Whatever

SA: ExtractText.cf

# $Id: ExtractText.cf,v 1.8 2009/07/10 13:49:37 jonas Exp $

extracttext_mime_magic		yes
#extracttext_log_to_stderr	yes
#extracttext_log_msgid		yes
#extracttext_log_text		yes

#add_header			all	ExtractText     _EXTRACTTEXTCHARS_ _EXTRACTTEXTWORDS_ <_EXTRACTTEXTFLAGS_> [_EXTRACTTEXTTOOLS_] {_EXTRACTTEXTEXTENSIONS_} (_EXTRACTTEXTTYPES_)

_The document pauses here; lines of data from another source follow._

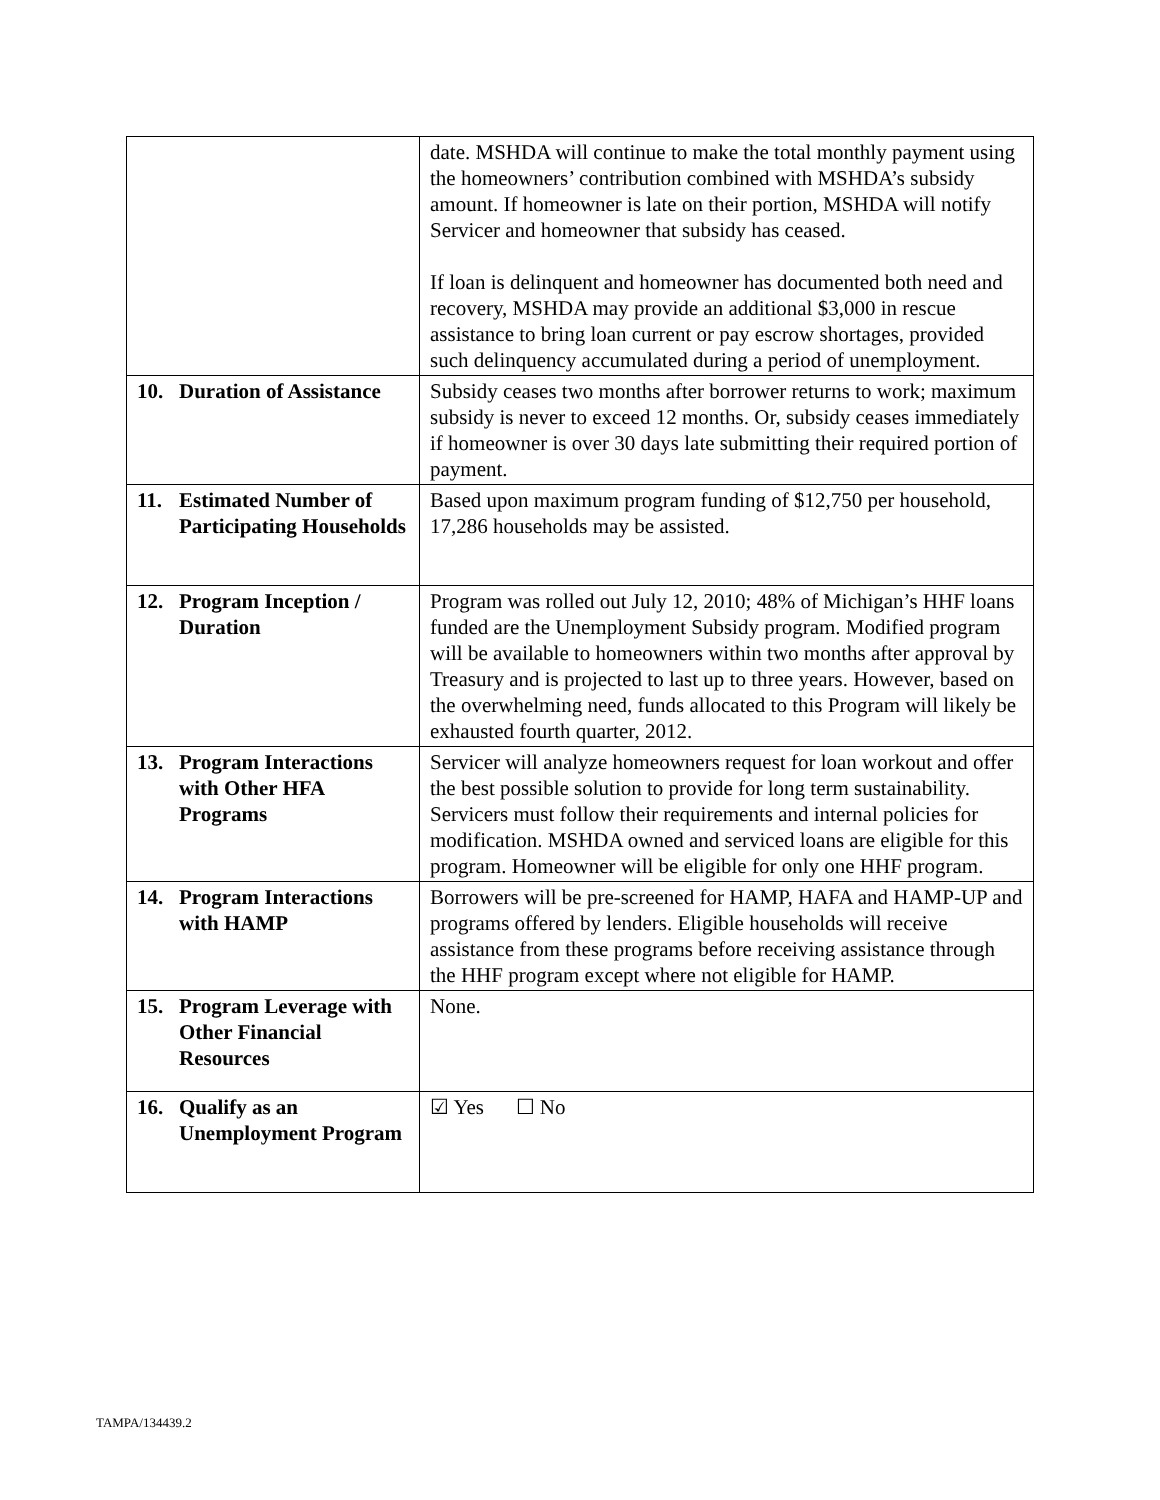| | date. MSHDA will continue to make the total monthly payment using the homeowners’ contribution combined with MSHDA’s subsidy amount. If homeowner is late on their portion, MSHDA will notify Servicer and homeowner that subsidy has ceased. If loan is delinquent and homeowner has documented both need and recovery, MSHDA may provide an additional $3,000 in rescue assistance to bring loan current or pay escrow shortages, provided such delinquency accumulated during a period of unemployment. |
| 10. Duration of Assistance | Subsidy ceases two months after borrower returns to work; maximum subsidy is never to exceed 12 months. Or, subsidy ceases immediately if homeowner is over 30 days late submitting their required portion of payment. |
| 11. Estimated Number of Participating Households | Based upon maximum program funding of $12,750 per household, 17,286 households may be assisted. |
| 12. Program Inception / Duration | Program was rolled out July 12, 2010; 48% of Michigan’s HHF loans funded are the Unemployment Subsidy program. Modified program will be available to homeowners within two months after approval by Treasury and is projected to last up to three years. However, based on the overwhelming need, funds allocated to this Program will likely be exhausted fourth quarter, 2012. |
| 13. Program Interactions with Other HFA Programs | Servicer will analyze homeowners request for loan workout and offer the best possible solution to provide for long term sustainability. Servicers must follow their requirements and internal policies for modification. MSHDA owned and serviced loans are eligible for this program. Homeowner will be eligible for only one HHF program. |
| 14. Program Interactions with HAMP | Borrowers will be pre-screened for HAMP, HAFA and HAMP-UP and programs offered by lenders. Eligible households will receive assistance from these programs before receiving assistance through the HHF program except where not eligible for HAMP. |
| 15. Program Leverage with Other Financial Resources | None. |
| 16. Qualify as an Unemployment Program | ☑ Yes ☐ No |
TAMPA/134439.2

extracttext_external	antiword	{CS:UTF-8} /usr/local/bin/antiword -t -w 0 -m UTF-8.txt -
extracttext_use		antiword	.doc .dot application/(?:vnd\\.?)?ms-?word.*

extracttext_module	openxml		Mail::SpamAssassin::Plugin::ExtractText::OpenXML
extracttext_use		openxml		.docx .dotx .dotm application/(?:vnd\\.?)openxml.*?word.*
extracttext_use		openxml		.doc .dot application/(?:vnd\\.?)?ms-?word.*

extracttext_external	unrtf		{CS:UTF-8} {CF:<{\\[:=-.*?-=:\\]}>} /usr/local/bin/unrtf -t ExtractText.tags --nopict
extracttext_use		unrtf		.doc .rtf application/rtf text/rtf

extracttext_external	odt2txt		{CS:UTF-8} {CF:\\[--\\s+\\S+:\\s.*?--\\]} /usr/local/bin/odt2txt --encoding=UTF-8 ${file}
extracttext_use		odt2txt		.odt .ott application/.*?opendocument.*text
extracttext_use		odt2txt		.sdw .stw application/(?:x-)?soffice application/(?:x-)?starwriter

extracttext_external	pdftohtml	{CS:} {CF:<.*?>} /usr/local/bin/pdftohtml -i -xml -stdout -noframes ${file}
extracttext_external	pdftotext	{CS:UTF-8} /usr/local/bin/pdftotext -q -nopgbrk -enc UTF-8 ${file} -
extracttext_use		pdftotext	.pdf application/pdf

header			PDF_NO_TEXT	X-ExtractText-Flags =~ /pdftohtml_NoText/
describe		PDF_NO_TEXT	PDF without text
score			PDF_NO_TEXT	0.25

header			DOC_NO_TEXT	X-ExtractText-Flags =~ /(?:antiword|openxml|unrtf|odt2txt)_NoText/
describe		DOC_NO_TEXT	Document without text
score			DOC_NO_TEXT	0.5

(2009-07-10)